Dickens’ classic ‘David Copperfield’ speaks to contemporary readers

Allison Hawbaker, IV Leader Columnist

“Whether I shall turn out to be the hero of my own life, or whether that station will be held by anybody else, these pages must show.” So begins one of Charles Dickens’ most popular works. Published originally as a serial then as a complete work in 1850, “David Copperfield” is the only one of Dickens’ fourteen completed novels to be told in the first person point-of-view and solely through the perspective of one character. “David Copperfield,” along with many of his other stories, contains autobiographical elements from Dickens’ life. The most notable of these is the character of Mr. Macawber from “David Copperfield,” an ambitious man who is constantly running from debtor’s prison, who was based off of Dickens’ own father.

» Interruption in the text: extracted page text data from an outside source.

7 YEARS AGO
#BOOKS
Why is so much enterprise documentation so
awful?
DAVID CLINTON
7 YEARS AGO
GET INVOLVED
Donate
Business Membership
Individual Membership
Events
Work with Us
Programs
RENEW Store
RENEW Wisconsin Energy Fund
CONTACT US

“David Copperfield” is the story of an orphan who finds himself in rough situations. His step-father and step-aunt mistreat him and suppress his mother, making her believe that he is a bad child. He is sent away to a squalid boarding school where he becomes friends with the roguish Steerforth. After the death of his mother, David is sent to his step-father’s bottle factory where he cleans bottles in poor working conditions while boarding with the Macawbers who are constantly hounded by money lenders. Eventually, he runs away, and his great-aunt adopts him and provides him with a good education and a profession. During this time, he meets his future wife and begins to establish himself. He renews an acquaintance with an old friend and suffers under the betrayal of another. He also watches a dear friend and her father suffer under the oppression of a very conniving, “humble” man.

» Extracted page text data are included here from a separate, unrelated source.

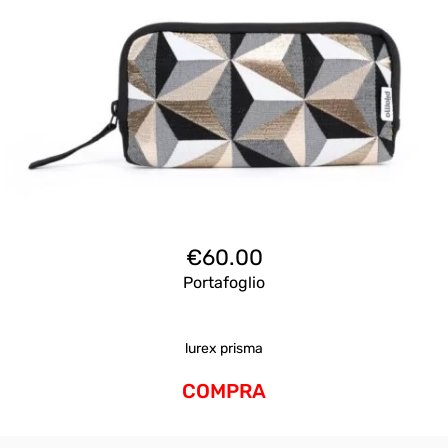
€
60.00
Portafoglio
lurex prisma
COMPRA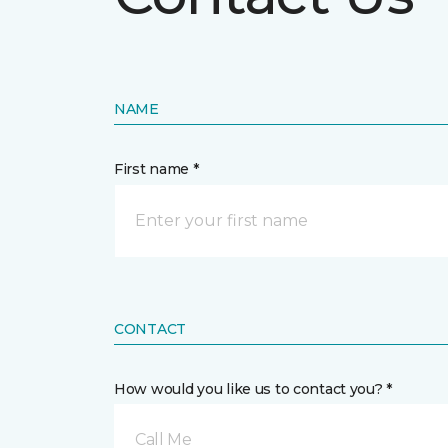
NAME
First name *
CONTACT
How would you like us to contact you? *
Call Me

“David Copperfield”, though written so long ago, has themes that are familiar to us today. David struggles with the betrayal of one of the dearest friends of his childhood. This man that everyone believed to be honorable, seduces, runs away with, then abandons a trusting, yet vain young woman who was engaged at the time. The sense of betrayal and wrong is not easily forgotten. The idea of “friend-zoning” is also present as David doesn’t realize that the girl who was like a sister to him was in love with him, even though he often confided to her all of his wild fancies about other girls.

Understanding the tumultuous, progressive, yet stodgy time in which Charles Dickens lived often helps the reader to understand his stories better. His works, including “David Copperfield”, are a social commentary on his time, particularly on the treatment of the lower classes in the cities. Because of this, he often wrote about dark places, evil people, and sinful situations. Despite all of this, his stories contain a great deal of humor and wit. Combining this with his complicated plot lines and the generally large cast of characters, he created his unique style that is so memorable today. “David Copperfield” was the first novel by Dickens that I ever read. His complexity and wit caused me to fall in love with his style and continues to charm many other readers of classic literature today.